■ **Task instructions**:
Copy all lines holding the word "ever" from the entries.

■ **Data listing**:
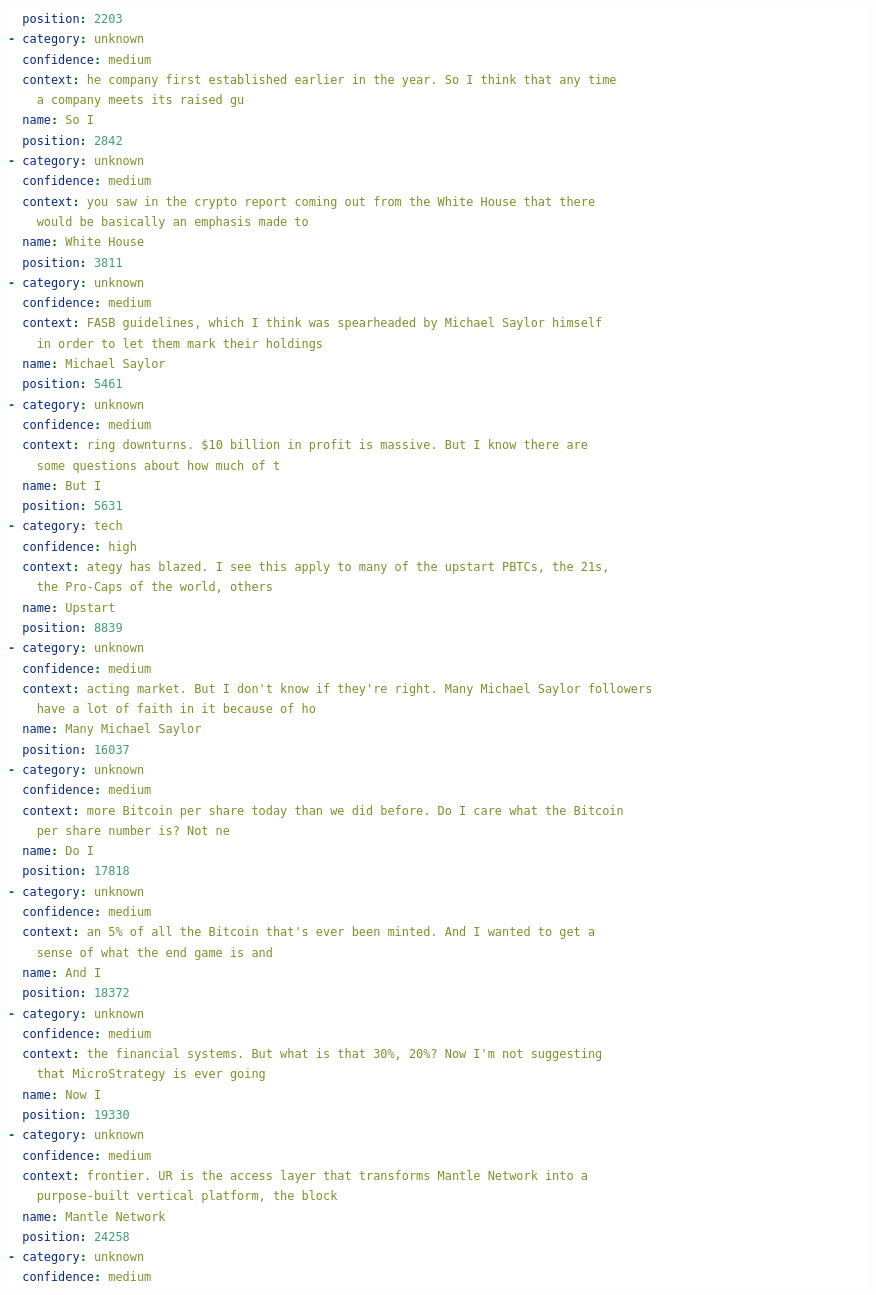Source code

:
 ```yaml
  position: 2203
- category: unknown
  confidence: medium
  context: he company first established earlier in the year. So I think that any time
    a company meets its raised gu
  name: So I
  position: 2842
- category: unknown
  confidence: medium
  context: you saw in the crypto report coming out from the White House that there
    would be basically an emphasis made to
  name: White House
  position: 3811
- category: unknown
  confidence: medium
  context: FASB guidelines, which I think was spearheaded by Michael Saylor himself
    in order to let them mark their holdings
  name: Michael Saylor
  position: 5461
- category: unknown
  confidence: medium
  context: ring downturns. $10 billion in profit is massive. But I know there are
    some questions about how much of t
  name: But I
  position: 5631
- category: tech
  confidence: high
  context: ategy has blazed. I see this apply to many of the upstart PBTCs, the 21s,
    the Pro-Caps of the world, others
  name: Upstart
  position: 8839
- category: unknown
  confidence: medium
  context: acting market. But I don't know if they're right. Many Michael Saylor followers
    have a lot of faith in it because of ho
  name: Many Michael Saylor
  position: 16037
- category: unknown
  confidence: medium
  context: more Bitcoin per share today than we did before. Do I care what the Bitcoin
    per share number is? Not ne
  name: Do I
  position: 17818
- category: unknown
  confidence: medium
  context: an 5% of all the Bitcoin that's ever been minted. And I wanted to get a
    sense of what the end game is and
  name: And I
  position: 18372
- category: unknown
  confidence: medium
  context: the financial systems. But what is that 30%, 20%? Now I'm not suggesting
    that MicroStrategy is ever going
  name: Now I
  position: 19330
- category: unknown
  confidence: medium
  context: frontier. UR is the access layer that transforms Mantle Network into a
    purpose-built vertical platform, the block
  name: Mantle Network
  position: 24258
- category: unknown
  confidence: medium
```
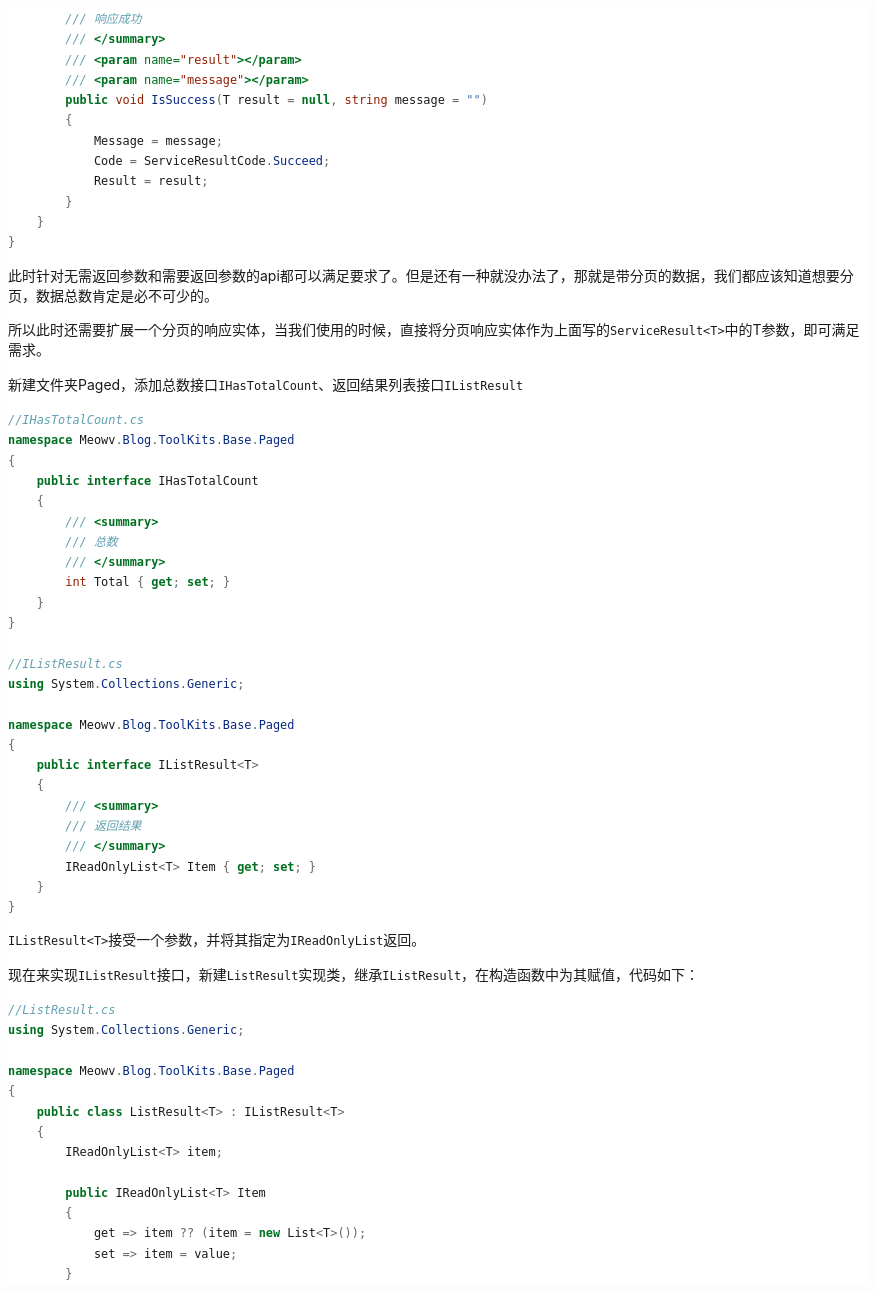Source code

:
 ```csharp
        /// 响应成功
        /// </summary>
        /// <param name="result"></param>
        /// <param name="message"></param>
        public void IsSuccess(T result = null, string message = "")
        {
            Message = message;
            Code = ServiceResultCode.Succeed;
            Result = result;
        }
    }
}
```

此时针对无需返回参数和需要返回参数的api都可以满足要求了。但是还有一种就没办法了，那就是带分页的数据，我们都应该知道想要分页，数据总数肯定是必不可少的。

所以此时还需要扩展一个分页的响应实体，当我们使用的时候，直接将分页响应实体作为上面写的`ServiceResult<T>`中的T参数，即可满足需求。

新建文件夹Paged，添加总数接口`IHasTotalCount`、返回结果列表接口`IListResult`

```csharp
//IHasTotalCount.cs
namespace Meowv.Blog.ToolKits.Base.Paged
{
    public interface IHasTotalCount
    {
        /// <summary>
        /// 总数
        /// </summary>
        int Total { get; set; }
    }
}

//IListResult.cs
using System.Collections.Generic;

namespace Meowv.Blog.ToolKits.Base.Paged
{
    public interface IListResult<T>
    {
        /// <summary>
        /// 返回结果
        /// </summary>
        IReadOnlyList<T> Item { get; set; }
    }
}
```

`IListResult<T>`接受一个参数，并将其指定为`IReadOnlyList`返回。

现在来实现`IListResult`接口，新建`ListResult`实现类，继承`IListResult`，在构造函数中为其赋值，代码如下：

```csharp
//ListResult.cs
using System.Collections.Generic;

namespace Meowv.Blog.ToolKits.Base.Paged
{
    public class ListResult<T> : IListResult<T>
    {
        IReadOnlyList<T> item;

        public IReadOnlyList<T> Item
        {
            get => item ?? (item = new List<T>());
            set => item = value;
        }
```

■ **Output for this exercise**:
  context: an 5% of all the Bitcoin that's ever been minted. And I wanted to get a
    that MicroStrategy is ever going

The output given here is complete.